TRY IT >>
Would you copy each line of the data below that has "remote"?

(Stored data)
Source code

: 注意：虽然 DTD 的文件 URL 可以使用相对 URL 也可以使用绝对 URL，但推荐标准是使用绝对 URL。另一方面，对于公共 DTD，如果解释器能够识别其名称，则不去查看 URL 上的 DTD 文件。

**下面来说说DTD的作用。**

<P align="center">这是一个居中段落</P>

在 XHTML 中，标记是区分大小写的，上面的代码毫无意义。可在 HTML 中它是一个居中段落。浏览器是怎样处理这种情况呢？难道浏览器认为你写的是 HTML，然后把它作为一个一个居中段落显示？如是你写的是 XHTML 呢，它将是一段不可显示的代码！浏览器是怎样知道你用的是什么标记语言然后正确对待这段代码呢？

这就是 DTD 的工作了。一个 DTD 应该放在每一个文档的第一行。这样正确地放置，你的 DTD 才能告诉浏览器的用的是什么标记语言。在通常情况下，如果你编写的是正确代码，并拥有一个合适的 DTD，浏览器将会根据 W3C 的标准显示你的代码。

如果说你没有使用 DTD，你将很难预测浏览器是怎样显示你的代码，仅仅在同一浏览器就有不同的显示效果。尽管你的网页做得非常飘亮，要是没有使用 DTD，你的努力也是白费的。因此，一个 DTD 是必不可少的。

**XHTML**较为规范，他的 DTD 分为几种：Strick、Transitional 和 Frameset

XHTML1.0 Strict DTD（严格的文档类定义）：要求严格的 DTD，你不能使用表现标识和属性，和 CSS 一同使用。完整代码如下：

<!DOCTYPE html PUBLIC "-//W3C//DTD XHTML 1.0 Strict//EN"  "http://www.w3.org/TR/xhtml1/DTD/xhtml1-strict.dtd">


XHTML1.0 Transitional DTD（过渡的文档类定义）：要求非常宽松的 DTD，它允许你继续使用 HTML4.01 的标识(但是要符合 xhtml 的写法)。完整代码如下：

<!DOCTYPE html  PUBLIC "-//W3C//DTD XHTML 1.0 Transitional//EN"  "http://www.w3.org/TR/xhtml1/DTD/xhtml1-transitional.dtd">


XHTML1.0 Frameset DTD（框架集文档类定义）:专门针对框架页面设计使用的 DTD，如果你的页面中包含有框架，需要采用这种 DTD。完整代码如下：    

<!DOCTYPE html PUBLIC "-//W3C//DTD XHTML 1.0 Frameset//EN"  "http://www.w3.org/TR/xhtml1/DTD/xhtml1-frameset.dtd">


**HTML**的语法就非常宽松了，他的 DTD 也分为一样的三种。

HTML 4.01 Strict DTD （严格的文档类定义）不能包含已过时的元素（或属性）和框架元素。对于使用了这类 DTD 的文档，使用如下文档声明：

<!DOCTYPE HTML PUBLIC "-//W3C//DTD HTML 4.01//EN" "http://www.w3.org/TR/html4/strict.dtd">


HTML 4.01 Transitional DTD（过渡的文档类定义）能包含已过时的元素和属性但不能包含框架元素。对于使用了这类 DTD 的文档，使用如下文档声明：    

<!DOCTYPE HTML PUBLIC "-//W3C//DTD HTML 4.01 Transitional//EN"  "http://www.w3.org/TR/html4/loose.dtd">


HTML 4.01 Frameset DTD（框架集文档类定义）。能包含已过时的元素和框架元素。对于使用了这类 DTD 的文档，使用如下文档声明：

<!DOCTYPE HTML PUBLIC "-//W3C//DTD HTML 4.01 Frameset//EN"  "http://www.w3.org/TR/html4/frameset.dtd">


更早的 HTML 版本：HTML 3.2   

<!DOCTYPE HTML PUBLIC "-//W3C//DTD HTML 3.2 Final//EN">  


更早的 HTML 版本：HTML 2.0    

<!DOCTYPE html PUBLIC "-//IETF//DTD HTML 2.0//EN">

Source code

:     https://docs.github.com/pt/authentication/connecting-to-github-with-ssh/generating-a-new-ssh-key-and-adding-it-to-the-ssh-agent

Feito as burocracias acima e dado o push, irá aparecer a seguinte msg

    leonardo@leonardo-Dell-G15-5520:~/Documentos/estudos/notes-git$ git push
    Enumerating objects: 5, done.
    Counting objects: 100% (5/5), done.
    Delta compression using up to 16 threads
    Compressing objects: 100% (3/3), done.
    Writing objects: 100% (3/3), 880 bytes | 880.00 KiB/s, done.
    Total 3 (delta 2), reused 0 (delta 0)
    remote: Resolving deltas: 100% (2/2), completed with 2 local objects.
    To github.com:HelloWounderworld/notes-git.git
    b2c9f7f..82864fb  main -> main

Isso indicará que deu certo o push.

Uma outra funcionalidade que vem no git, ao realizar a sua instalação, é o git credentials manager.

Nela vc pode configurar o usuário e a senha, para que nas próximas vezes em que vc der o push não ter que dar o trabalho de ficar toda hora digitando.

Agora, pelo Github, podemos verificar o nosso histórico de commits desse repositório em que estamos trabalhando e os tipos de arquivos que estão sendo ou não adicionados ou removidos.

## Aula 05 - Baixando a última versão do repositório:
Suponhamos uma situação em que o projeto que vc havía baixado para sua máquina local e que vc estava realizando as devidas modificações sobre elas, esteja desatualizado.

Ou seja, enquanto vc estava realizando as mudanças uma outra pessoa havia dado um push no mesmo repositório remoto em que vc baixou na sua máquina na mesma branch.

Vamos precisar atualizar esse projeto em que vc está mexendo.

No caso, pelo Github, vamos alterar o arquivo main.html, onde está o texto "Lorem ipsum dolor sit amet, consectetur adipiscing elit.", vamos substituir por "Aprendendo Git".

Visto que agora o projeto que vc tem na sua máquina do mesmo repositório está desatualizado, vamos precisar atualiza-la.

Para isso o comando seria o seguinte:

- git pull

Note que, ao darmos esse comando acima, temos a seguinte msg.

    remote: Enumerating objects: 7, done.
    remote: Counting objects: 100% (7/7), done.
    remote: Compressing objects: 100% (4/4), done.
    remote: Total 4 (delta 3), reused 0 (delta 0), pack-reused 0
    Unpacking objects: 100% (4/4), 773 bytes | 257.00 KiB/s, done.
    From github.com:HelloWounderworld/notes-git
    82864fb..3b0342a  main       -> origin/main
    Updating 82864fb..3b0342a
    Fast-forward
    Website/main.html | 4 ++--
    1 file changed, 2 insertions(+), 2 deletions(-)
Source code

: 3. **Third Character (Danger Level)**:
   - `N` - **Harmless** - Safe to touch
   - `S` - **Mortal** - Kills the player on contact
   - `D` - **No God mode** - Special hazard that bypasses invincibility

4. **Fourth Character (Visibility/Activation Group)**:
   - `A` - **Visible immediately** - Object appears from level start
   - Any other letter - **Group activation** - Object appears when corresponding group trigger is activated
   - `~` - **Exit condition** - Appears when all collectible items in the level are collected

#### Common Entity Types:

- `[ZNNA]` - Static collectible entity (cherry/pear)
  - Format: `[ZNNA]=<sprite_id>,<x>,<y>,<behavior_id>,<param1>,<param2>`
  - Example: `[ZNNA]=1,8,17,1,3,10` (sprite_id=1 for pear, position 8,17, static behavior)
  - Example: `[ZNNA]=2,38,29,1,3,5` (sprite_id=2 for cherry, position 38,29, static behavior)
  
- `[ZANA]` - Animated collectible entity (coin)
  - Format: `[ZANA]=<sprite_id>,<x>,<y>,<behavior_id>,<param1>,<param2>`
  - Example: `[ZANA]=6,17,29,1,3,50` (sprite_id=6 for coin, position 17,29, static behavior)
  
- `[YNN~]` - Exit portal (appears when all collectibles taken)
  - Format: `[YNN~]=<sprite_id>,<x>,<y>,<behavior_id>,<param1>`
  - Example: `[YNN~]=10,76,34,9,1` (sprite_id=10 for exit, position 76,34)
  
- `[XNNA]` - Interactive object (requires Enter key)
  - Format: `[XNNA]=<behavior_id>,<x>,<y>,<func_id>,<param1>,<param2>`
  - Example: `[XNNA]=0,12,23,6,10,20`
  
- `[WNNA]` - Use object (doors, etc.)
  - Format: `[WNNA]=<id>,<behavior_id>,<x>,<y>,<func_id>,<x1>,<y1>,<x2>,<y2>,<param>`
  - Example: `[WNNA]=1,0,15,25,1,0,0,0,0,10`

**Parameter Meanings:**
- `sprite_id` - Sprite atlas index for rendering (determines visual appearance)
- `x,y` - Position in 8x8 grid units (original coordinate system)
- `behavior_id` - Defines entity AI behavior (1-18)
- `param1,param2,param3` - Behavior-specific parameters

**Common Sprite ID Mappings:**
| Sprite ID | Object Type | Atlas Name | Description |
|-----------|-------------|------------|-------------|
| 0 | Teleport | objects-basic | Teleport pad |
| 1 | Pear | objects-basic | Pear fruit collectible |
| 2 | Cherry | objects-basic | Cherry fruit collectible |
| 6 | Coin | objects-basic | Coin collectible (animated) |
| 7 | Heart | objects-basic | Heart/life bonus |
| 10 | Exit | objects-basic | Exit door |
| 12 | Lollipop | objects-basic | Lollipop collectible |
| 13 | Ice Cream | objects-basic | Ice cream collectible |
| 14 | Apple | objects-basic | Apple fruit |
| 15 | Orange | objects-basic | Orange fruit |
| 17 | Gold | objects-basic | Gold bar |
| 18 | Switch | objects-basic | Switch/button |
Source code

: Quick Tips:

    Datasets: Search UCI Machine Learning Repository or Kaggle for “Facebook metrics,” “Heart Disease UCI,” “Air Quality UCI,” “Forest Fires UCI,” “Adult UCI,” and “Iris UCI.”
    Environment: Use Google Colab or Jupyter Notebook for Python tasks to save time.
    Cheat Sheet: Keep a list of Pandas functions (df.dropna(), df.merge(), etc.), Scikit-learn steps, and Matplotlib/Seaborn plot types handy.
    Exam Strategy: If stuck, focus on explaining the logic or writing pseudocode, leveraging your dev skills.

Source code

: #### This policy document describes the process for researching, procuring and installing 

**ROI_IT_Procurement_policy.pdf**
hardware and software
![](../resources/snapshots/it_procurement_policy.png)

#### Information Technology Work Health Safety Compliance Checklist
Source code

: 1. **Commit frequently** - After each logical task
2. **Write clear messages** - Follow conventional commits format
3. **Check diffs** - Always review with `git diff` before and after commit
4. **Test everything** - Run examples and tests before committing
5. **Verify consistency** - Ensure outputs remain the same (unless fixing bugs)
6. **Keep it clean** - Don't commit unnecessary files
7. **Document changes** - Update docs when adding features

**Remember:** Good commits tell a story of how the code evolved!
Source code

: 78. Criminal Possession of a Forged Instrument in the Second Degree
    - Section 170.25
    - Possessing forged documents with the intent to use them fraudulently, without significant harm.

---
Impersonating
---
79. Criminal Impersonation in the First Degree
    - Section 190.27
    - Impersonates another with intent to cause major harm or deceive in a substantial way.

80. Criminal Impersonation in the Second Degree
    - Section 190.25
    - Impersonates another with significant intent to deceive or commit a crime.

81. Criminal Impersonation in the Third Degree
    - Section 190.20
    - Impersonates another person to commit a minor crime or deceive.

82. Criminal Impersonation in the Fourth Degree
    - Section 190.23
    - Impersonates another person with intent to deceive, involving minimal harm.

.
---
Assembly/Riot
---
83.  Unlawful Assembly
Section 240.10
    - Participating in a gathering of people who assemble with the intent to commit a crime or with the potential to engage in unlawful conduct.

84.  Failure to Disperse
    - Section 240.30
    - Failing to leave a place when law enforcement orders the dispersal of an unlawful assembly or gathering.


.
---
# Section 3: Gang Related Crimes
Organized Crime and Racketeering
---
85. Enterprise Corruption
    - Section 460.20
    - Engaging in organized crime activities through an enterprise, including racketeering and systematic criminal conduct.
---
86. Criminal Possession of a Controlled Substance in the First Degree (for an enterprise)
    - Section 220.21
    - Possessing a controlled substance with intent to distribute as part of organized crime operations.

SOLUTION TO THE PROBLEM >>
    remote: Resolving deltas: 100% (2/2), completed with 2 local objects.
    remote: Enumerating objects: 7, done.
    remote: Counting objects: 100% (7/7), done.
    remote: Compressing objects: 100% (4/4), done.
    remote: Total 4 (delta 3), reused 0 (delta 0), pack-reused 0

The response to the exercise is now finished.